::: DOCUMENT SECTION :::

Take a historic trip down the A1 with this brilliant book

Telegraph29-03-2025

'The road' has ensnared the imagination of storytellers since writing began. The oldest story ever written tells of the travels of Gilgamesh; Homer's Odyssey reunites wandering father and son; in The Pilgrim's Progress, Bunyan describes the journey of a soul. Roads are magical things. It can be no surprise, then, that the Great North Road – otherwise known as the A1 – has captured the imagination of Rob Cowen in a book which has been years in the writing.
Ten years ago Cowen published the original and generically hybrid Common Ground, about his exploration of the edgelands around his new Yorkshire home. The North Road also begins in Yorkshire, with Cowen housebound with the arrival of a new baby. Exhausted by sleepless nights and bone-deep tiredness, Cowen is frustrated by his inability to write. When his father comes to visit, he suggests Cowen visit the nearby earthworks at Bainesse where 12 miles of the A1 are being upgraded. Cowen sets off, trowel in hand. He wonders whether there'll be a story in it.
What he finds is a body, buried in mud, which has lain undisturbed for perhaps 1600 years in 'a treasure trove for the archaeologist; a minefield for the road builder'. The team of archaeologists, working ahead of the diggers, have unearthed what appears to be a Roman cemetery. But this is only a fragment of what lies beneath the surface: among the 'emotive detritus', there's 'pots, combs, coins, bones, bits of cavalry harness, children's toys, spearheads, hammers, keys and lucky charms'.

::: DATASET ROWS :::

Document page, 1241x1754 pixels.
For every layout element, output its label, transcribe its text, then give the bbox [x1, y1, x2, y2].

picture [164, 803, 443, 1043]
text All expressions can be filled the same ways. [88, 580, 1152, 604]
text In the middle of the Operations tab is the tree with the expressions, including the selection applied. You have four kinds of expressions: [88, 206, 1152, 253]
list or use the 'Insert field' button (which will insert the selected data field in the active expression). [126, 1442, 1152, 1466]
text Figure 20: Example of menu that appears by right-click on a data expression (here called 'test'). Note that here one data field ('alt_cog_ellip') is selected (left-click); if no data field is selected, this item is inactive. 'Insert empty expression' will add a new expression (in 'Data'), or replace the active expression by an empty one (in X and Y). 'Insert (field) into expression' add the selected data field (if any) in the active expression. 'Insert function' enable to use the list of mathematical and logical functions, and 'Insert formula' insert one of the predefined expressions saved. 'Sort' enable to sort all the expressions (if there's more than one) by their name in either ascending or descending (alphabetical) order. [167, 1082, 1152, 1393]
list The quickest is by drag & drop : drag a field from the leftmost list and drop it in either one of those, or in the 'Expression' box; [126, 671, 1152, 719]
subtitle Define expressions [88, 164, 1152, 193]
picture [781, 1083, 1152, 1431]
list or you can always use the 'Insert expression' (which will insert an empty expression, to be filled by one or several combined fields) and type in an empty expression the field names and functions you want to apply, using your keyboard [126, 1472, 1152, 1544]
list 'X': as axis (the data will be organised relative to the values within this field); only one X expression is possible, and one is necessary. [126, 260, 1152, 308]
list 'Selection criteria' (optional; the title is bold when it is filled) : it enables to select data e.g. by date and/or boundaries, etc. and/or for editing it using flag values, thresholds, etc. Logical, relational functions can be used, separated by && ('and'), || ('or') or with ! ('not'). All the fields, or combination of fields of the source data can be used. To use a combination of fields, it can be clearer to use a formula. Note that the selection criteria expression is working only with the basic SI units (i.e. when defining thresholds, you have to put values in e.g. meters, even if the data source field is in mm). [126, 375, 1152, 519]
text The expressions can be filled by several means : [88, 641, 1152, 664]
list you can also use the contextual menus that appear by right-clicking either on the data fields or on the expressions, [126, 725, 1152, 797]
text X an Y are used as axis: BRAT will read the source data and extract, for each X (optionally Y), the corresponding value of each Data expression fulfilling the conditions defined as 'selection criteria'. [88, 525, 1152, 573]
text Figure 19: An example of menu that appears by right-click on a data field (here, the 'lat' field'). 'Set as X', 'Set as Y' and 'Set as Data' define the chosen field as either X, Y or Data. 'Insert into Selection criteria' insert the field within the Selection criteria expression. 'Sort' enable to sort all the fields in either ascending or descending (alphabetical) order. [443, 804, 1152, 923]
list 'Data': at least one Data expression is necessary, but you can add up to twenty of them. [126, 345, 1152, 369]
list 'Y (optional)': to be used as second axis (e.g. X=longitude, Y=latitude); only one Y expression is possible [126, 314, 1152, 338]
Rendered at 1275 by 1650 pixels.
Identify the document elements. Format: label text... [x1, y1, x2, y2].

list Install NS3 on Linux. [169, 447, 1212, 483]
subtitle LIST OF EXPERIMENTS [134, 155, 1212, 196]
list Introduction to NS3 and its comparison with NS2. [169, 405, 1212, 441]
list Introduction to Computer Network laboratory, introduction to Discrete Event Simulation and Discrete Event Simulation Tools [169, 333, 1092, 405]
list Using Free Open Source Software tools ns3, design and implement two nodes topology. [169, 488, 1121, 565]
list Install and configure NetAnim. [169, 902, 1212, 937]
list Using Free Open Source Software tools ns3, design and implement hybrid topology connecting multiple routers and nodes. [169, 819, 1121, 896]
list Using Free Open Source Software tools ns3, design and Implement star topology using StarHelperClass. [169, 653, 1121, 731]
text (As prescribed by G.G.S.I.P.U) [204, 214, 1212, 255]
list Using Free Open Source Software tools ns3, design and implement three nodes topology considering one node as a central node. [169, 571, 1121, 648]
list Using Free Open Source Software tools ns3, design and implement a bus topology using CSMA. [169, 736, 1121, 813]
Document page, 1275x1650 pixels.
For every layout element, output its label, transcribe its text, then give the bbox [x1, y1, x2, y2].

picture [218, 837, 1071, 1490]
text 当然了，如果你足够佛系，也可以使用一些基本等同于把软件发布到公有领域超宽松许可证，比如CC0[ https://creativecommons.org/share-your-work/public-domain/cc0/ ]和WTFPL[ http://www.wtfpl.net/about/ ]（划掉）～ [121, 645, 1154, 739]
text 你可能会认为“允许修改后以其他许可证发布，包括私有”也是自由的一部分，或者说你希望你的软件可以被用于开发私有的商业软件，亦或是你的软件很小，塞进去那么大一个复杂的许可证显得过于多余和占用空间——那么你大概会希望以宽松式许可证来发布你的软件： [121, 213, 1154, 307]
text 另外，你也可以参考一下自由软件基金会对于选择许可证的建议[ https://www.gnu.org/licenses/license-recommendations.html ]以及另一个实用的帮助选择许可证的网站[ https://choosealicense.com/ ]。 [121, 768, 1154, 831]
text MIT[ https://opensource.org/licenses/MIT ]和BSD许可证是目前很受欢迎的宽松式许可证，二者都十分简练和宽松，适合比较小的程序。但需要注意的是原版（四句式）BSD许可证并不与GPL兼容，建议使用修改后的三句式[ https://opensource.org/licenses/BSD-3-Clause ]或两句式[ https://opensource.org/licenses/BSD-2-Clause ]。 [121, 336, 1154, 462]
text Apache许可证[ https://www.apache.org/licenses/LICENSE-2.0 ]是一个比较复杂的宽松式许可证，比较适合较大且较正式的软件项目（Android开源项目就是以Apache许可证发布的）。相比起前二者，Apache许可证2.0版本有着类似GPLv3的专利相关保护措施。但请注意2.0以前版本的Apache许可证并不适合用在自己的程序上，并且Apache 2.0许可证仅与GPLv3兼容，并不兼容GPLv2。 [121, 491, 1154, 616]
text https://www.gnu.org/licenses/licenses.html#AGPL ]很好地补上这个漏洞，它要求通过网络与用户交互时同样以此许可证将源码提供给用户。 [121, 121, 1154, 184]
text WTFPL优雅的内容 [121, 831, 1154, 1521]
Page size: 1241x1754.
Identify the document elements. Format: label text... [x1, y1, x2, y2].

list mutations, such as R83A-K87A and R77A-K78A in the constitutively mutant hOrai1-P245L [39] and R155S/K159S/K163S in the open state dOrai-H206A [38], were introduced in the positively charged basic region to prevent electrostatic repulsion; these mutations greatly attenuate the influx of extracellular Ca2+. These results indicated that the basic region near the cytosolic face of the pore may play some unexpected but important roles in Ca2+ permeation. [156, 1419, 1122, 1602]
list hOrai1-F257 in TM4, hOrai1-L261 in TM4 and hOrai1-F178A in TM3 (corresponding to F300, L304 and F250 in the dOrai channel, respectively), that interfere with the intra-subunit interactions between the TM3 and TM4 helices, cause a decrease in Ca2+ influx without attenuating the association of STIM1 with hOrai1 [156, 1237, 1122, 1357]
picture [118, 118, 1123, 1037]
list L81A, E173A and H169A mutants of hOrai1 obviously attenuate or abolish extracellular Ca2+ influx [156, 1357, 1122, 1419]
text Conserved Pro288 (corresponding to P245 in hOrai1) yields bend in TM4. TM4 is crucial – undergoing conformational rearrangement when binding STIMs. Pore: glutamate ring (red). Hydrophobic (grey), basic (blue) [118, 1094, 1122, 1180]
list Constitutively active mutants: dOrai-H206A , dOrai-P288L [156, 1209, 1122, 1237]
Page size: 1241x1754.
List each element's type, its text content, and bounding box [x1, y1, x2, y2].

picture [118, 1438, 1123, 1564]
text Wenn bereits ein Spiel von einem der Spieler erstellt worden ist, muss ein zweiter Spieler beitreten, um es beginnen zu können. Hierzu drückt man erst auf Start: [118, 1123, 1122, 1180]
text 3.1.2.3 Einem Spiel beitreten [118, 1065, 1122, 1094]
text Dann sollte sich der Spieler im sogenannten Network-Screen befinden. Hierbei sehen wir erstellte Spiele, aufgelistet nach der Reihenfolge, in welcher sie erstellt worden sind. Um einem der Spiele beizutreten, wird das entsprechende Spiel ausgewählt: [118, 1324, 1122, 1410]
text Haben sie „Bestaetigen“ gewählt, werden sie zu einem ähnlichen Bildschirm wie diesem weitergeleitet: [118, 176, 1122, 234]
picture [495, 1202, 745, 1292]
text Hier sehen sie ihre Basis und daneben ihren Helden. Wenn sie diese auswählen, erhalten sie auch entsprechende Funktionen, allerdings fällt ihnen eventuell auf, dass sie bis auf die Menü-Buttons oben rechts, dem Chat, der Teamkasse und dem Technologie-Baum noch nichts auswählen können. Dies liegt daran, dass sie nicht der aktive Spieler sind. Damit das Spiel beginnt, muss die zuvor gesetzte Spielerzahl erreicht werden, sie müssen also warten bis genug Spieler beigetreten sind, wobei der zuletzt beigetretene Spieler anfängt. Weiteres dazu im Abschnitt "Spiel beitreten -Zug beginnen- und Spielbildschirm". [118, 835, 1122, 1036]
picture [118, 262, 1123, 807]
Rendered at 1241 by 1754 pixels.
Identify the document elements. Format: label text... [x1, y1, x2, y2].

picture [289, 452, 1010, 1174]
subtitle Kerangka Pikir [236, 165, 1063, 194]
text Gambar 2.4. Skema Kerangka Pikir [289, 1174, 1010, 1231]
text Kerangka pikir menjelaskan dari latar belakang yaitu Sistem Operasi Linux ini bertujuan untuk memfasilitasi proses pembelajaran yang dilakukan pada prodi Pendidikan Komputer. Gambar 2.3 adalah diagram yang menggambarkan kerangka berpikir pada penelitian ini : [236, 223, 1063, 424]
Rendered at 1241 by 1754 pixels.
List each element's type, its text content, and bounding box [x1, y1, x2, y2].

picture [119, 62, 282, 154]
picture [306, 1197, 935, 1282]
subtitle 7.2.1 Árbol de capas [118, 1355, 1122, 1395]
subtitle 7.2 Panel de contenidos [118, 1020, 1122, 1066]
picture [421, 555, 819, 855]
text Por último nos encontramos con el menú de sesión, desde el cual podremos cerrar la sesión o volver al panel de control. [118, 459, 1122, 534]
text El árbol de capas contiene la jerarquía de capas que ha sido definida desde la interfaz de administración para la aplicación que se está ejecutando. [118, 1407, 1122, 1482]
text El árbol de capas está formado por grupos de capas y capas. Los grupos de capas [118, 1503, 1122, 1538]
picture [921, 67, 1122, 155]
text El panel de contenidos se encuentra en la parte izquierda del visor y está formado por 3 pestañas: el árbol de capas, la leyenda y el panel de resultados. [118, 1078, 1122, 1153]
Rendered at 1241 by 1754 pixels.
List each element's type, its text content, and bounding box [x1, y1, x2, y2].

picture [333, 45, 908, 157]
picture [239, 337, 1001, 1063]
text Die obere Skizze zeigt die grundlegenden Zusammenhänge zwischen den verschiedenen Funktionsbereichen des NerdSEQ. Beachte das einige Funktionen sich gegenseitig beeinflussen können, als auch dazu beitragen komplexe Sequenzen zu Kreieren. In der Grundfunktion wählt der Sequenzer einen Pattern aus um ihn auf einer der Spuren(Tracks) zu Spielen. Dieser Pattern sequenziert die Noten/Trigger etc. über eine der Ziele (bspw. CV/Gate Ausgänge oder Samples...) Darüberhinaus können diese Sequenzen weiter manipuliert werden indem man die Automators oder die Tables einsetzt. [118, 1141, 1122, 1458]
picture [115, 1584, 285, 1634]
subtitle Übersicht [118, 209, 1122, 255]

:::

→ TASKS
1. Name every literary work that the review of Rob Cowen's book on the A1 identifies by title.
2. Proceed with the review of Rob Cowen's book on the Great North Road, starting after its final sentence.

→ FINAL RESULTS
1.
- Odyssey
- The Pilgrim's Progress
- Common Ground
- The North Road

2.
For Cowen, what emerged that day was both a creative awakening and a fascination for the road itself. And when an inscription on an old family photograph reveals that Cowen's great grandfather, a self-made man with the restless energy and shifting fortunes of a Dickensian hero, had once lived on the Great North Road, his subject becomes apparent. By the end of his life, Cowen's great-grandfather had gone south, enjoying the genteel delights of Hampstead village (and in his sociable way, often in the company of what was then the world's highest-paid movie star, Elizabeth Taylor, and her husband, Richard Burton). Cowen sets himself the task of travelling, often on foot, the entire length of the Great North Road from London to Edinburgh while at the same time uncovering what he can of the life of his entrepreneurial great-grandfather.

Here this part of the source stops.